(Dataset excerpt)

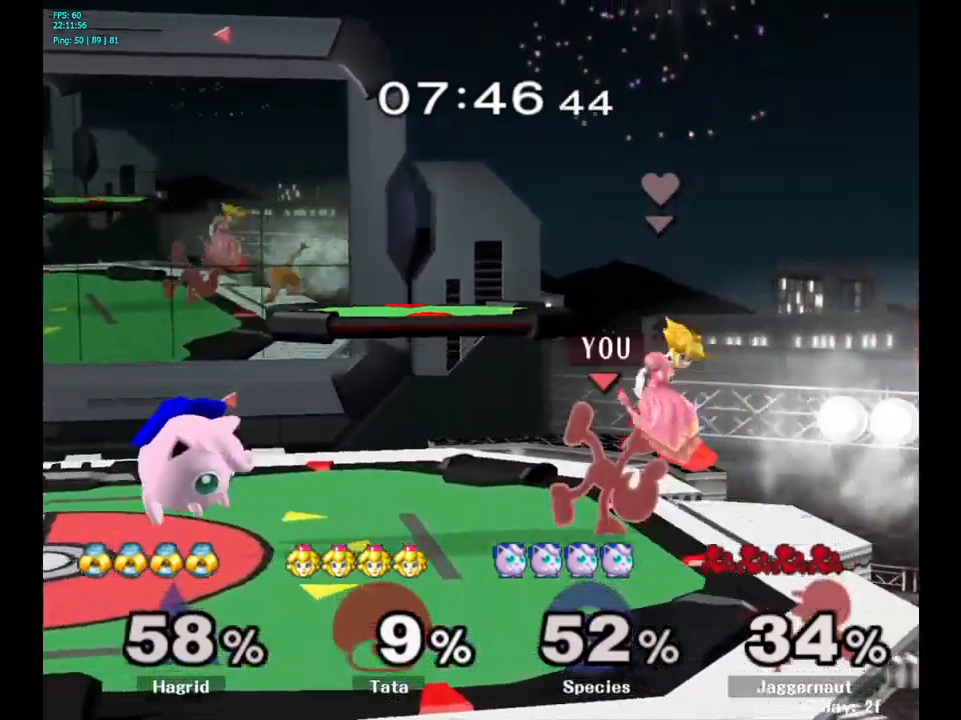
{"buttons": [], "left_stick": "left", "right_stick": "center", "events": [[83, "left_stick", "center"], [400, "Y", "down"], [400, "left_stick", "left"], [433, "Y", "up"]]}
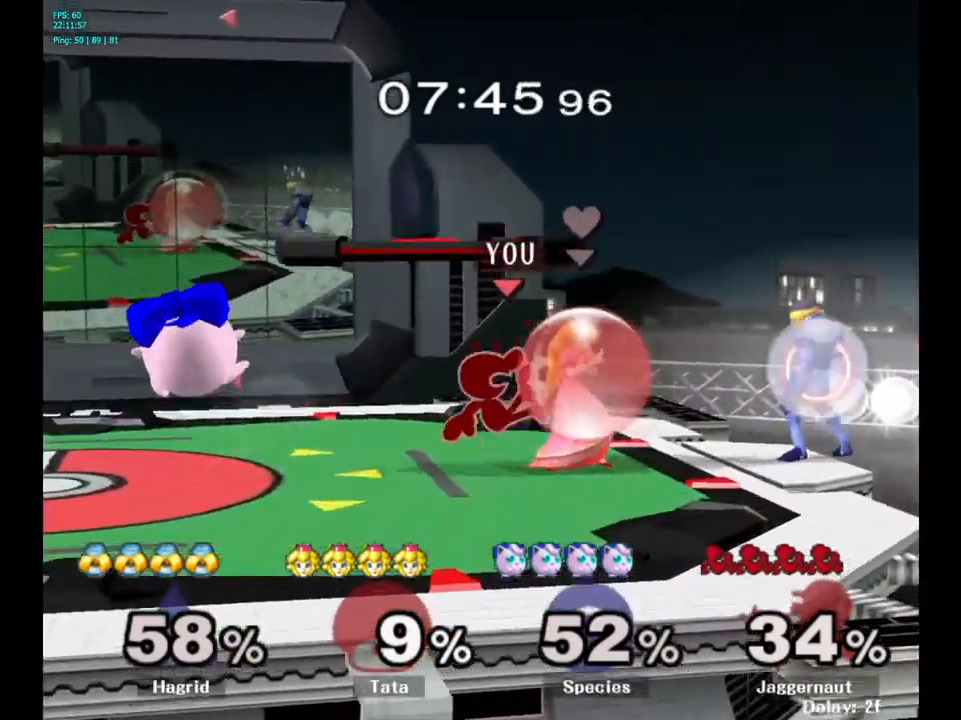
{"buttons": [], "left_stick": "left", "right_stick": "center", "events": [[17, "A", "down"], [150, "A", "up"]]}
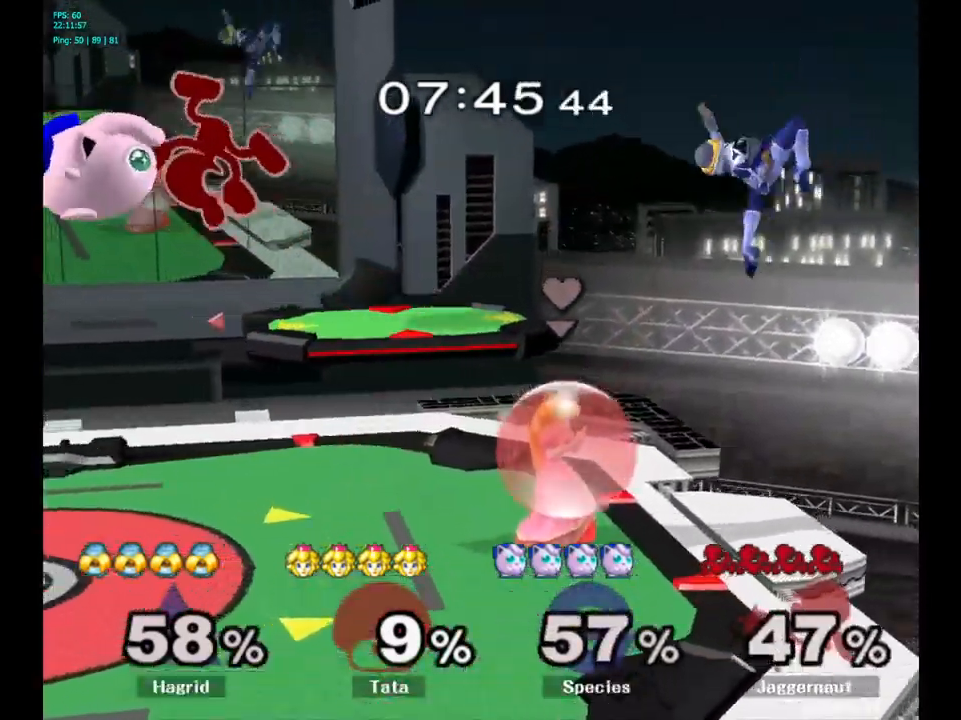
{"buttons": ["Y"], "left_stick": "center", "right_stick": "center", "events": [[150, "left_stick", "center"], [267, "Y", "down"], [350, "Y", "up"], [400, "Y", "down"]]}
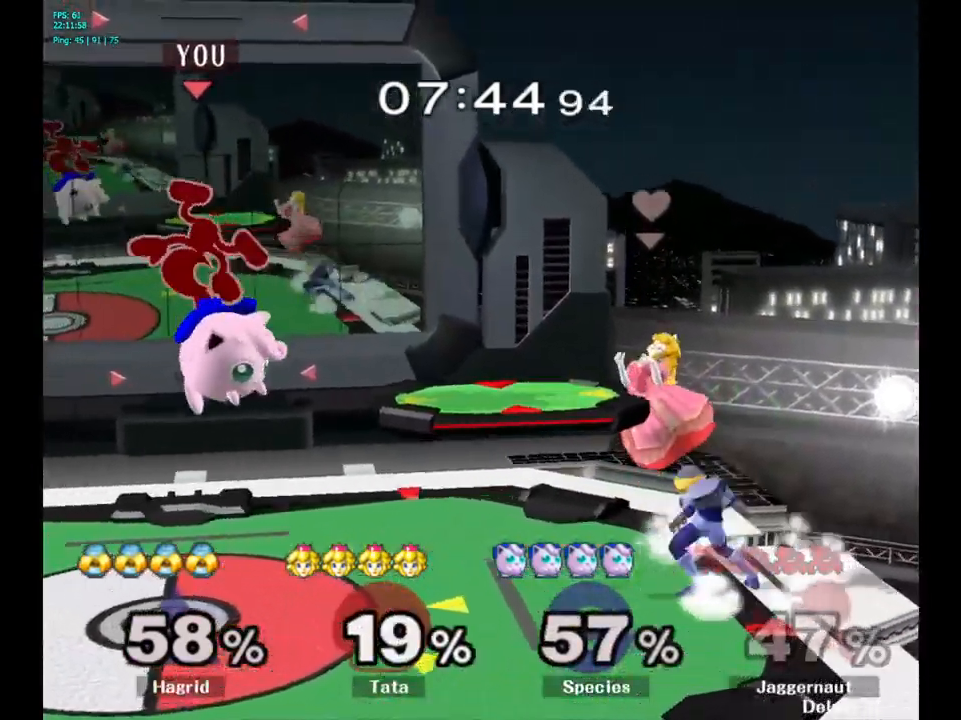
{"buttons": [], "left_stick": "left", "right_stick": "center", "events": [[17, "Y", "up"], [67, "Y", "down"], [183, "Y", "up"], [217, "Y", "down"], [350, "Y", "up"], [483, "left_stick", "left"]]}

(End Dataset excerpt)

Work instruction: A faithful copy of the data above is wanted, with every image left out.

Result of this exercise:
{"buttons": [], "left_stick": "left", "right_stick": "center", "events": [[83, "left_stick", "center"], [400, "Y", "down"], [400, "left_stick", "left"], [433, "Y", "up"]]}
{"buttons": [], "left_stick": "left", "right_stick": "center", "events": [[17, "A", "down"], [150, "A", "up"]]}
{"buttons": ["Y"], "left_stick": "center", "right_stick": "center", "events": [[150, "left_stick", "center"], [267, "Y", "down"], [350, "Y", "up"], [400, "Y", "down"]]}
{"buttons": [], "left_stick": "left", "right_stick": "center", "events": [[17, "Y", "up"], [67, "Y", "down"], [183, "Y", "up"], [217, "Y", "down"], [350, "Y", "up"], [483, "left_stick", "left"]]}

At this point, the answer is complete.